The National Education Association endorses high school level inclusion of historic aspects of homosexuality — along the lines of Black History Month. This has prompted Beverly LaHaye, head of the religious right’s 600,000-member Concerned Women of America, to send out a fund-raising appeal. She writes: “We must act to ensure [that] the innocence and purity of children we love are not destoyed … [by] forcling] our children and schools to ‘celebrate’ homosexuality.”

Jerry Falwell spoke at a “National Pastors’ Policy Briefing” in February. Lamenting that “38 percent of our people voted for Bill Clinton,” Falwell urged some 450 ministers and their wives in attendance to mobilize for the agenda of the religious right. Falwell spokesperson Mark DeMoss admitted that the briefing was, “quite frankly, a promotional tool for [Falwell’s] Liberty University.” Other speakers at the meeting were Gary Bauer of Family Research Council, Representative J. C. Watts (R., Okla.) and Senator Jesse Helms (R., N.C.).

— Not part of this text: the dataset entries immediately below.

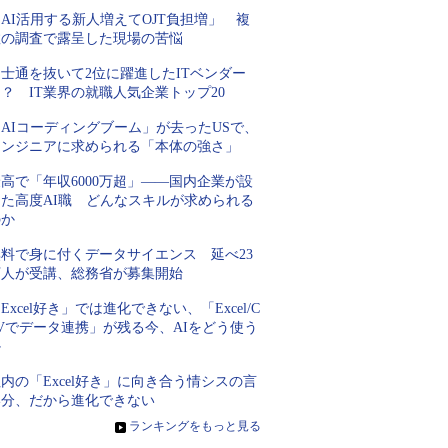
AI活用する新人増えてOJT負担増」 複
数の調査で露呈した現場の苦悩
士通を抜いて2位に躍進したITベンダー
？ IT業界の就職人気企業トップ20
AIコーディングブーム」が去ったUSで、
エンジニアに求められる「本体の強さ」
高で「年収6000万超」――国内企業が設
けた高度AI職 どんなスキルが求められる
のか
無料で身に付くデータサイエンス 延べ23
万人が受講、総務省が募集開始
Excel好き」では進化できない、「Excel/C
Vでデータ連携」が残る今、AIをどう使う
か
内の「Excel好き」に向き合う情シスの言
い分、だから進化できない
»
ランキングをもっと見る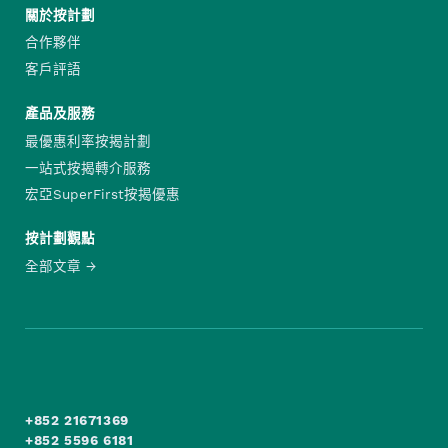
關於按計劃
合作夥伴
客戶評語
產品及服務
最優惠利率按揭計劃
一站式按揭轉介服務
宏亞SuperFirst按揭優惠
按計劃觀點
全部文章
+852 21671369
+852 5596 6181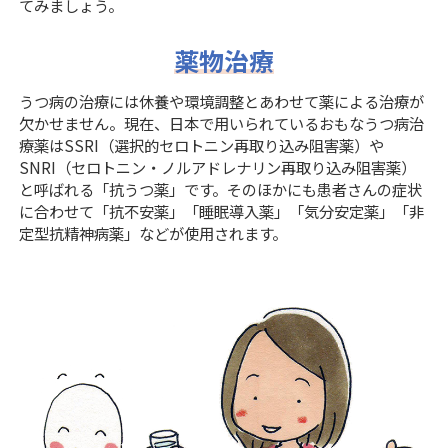
てみましょう。
薬物治療
うつ病の治療には休養や環境調整とあわせて薬による治療が
欠かせません。現在、日本で用いられているおもなうつ病治
療薬はSSRI（選択的セロトニン再取り込み阻害薬）や
SNRI（セロトニン・ノルアドレナリン再取り込み阻害薬）
と呼ばれる「抗うつ薬」です。そのほかにも患者さんの症状
に合わせて「抗不安薬」「睡眠導入薬」「気分安定薬」「非
定型抗精神病薬」などが使用されます。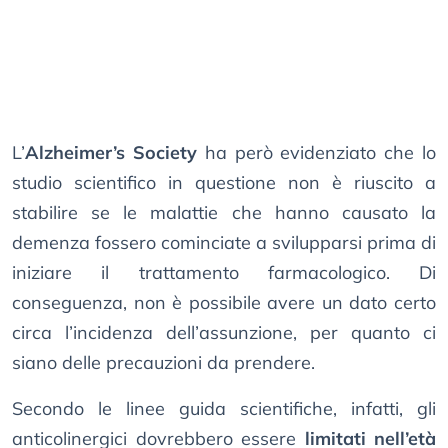
L’
Alzheimer’s Society
ha però evidenziato che lo
studio scientifico in questione non è riuscito a
stabilire se le malattie che hanno causato la
demenza fossero cominciate a svilupparsi prima di
iniziare il trattamento farmacologico. Di
conseguenza, non è possibile avere un dato certo
circa l’incidenza dell’assunzione, per quanto ci
siano delle precauzioni da prendere.
Secondo le linee guida scientifiche, infatti, gli
anticolinergici dovrebbero essere
limitati nell’età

Homophobic heterosexual men are far more likely to become sexually aroused while watching gay sex videos than are nonhomophobic heterosexual men. This was a finding of a University of Georgia psychological research team reporting in the Journal of Abnormal Psychology. Responses measured by a gauge detecting penile erection showed that 80 percent of the homophobic men became aroused while only one third of the nonhomophobic men did. Clinical psychologist Henry Adams led the research team and concluded: “The thing you dislike most in yourself is the kind of thing you might jump on somebody else for.”

AND FINALLY:

The full-color back-page ad in the religious right’s World magazine is for something called Worldview Academy Leadership Courses for “Christian students 13 and older.” The ad warns of dangers on both secular and Christian college campuses. It claims that “One Christian college offered a feminism class in which a professor taught students that there was no physical difference between men and women.” The ad is headlined, in big bold letters: “’TRUTH’ IS CHEAP.” Indeed.